The US government’s General Services Administration, which oversees works of art created under New Deal art programmes, has told the University of California, San Francisco (UCSF) that it considers a series of murals at risk of demolition to be federal property on loan to the school. The two are now discussing the government’s potential involvement in the murals’ preservation, the university says.
UCSF commissioned the Polish-born artist Bernard Zakheim—a student of Diego Rivera’s—to paint a suite of ten murals depicting California’s medical history in the 1930s. But the school now intends to demolish the building housing the murals, UC Hall, to construct a 1.5-million-sq-ft hospital and research centre on the site. The move has been criticised by heritage groups and the artist's family, who have issued public calls to save the murals.
A spokeswoman for the university told the San Francisco Chronicle last month that safely relocating the murals could cost as much as $8 million, and it has decided not to spend public funds on such a project “when the UC system faces financial challenges in the wake of COVID-19”. The university added in a statement that two historical preservation firms it hired concluded that relocating the fragile murals “would probably result in irreparable damage”.
UCSF also reached out to Nathan Zakheim, the artist’s 76-year-old son, suggesting that the family could remove the mural—at their own expense—and gave him three months to come up with a plan. Nathan Zakheim, who is an art conservator based in Los Angeles, says he worked with his father to remove and restore two other murals at UCSF’s Cole Hall in 1967, and that he believes he could do the job for $1 million.
Among those that have criticised the murals' possible destruction is Jackie Broxton, the executive director of the Biddy Mason Charitable Foundation. In an Op-Ed in The Los Angeles Times, Broxton reveals that one panel features Biddy Mason, a former slave who became a midwife, shown treating a malaria patient alongside Dr John Griffin, one of the city’s leading early medical authorities. “Zakheim depicts Mason as she was: a healing presence and a pillar of early Los Angeles,” Broxton says, adding: “The United States boasts vanishingly few monuments to women of color.
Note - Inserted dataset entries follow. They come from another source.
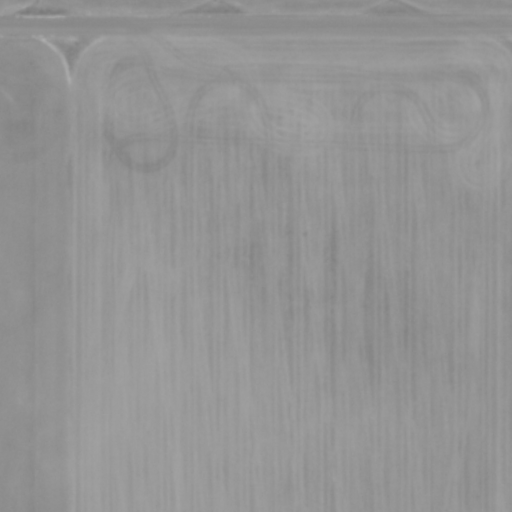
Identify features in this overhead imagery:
crop: (248, 2)
road: (256, 26)
crop: (255, 274)
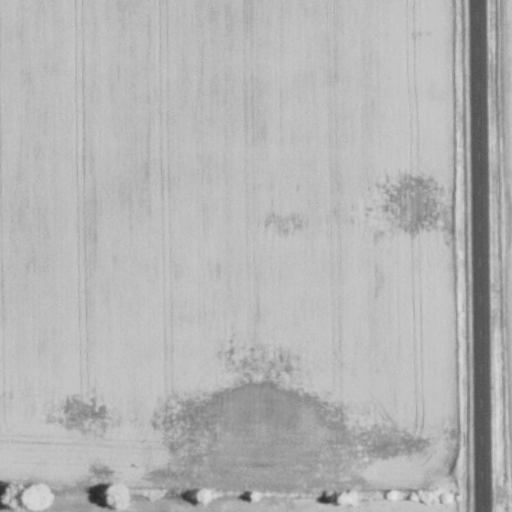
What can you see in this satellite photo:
road: (483, 256)
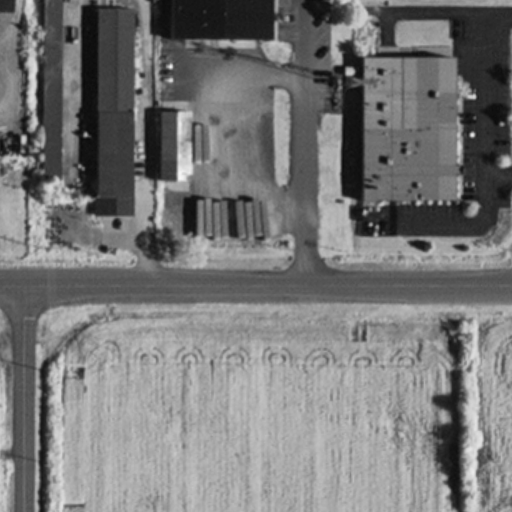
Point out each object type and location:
building: (6, 8)
building: (221, 18)
road: (27, 32)
building: (113, 59)
building: (51, 89)
building: (50, 93)
road: (487, 97)
road: (149, 107)
building: (114, 112)
building: (407, 129)
building: (410, 133)
road: (306, 141)
building: (174, 146)
building: (175, 147)
building: (113, 164)
road: (262, 170)
road: (256, 284)
road: (24, 398)
crop: (7, 412)
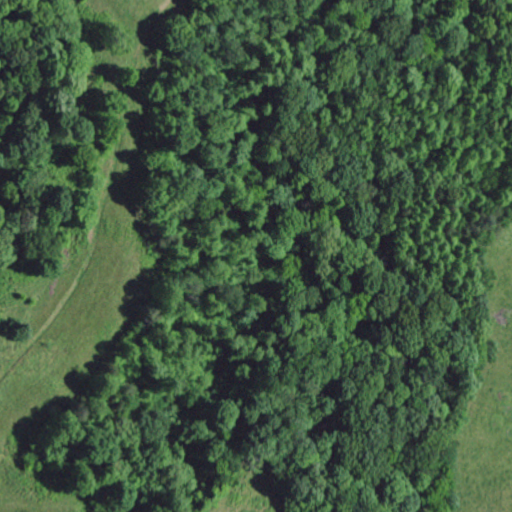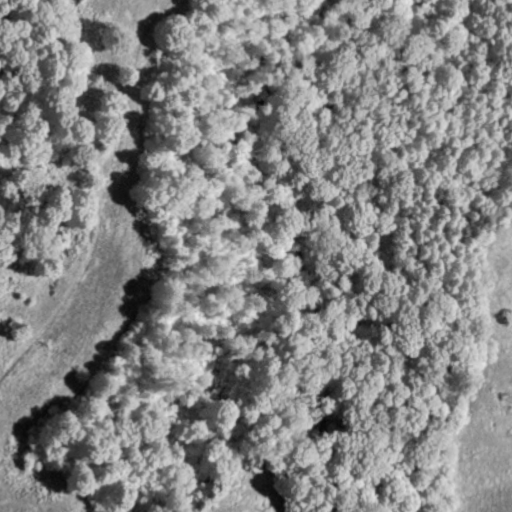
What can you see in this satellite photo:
road: (487, 126)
Fewer still if the university is allowed to go forward with its ill-considered plans to bulldoze the Biddy Mason mural along with nine others.” In a statement it released on Wednesday, the university says it is now working to transfer a high-resolution image of the panel featuring Mason onto canvas for the foundation.
The university also says it is exploring relocating the murals to a museum or other institution, “where they can be properly maintained by experts and made available to scholars and the public”, which the school says it cannot continue to do. It is also in talks with the government about preserving the murals. But if UCSF cannot find someone to permanently take the works, they could be demolished with the building.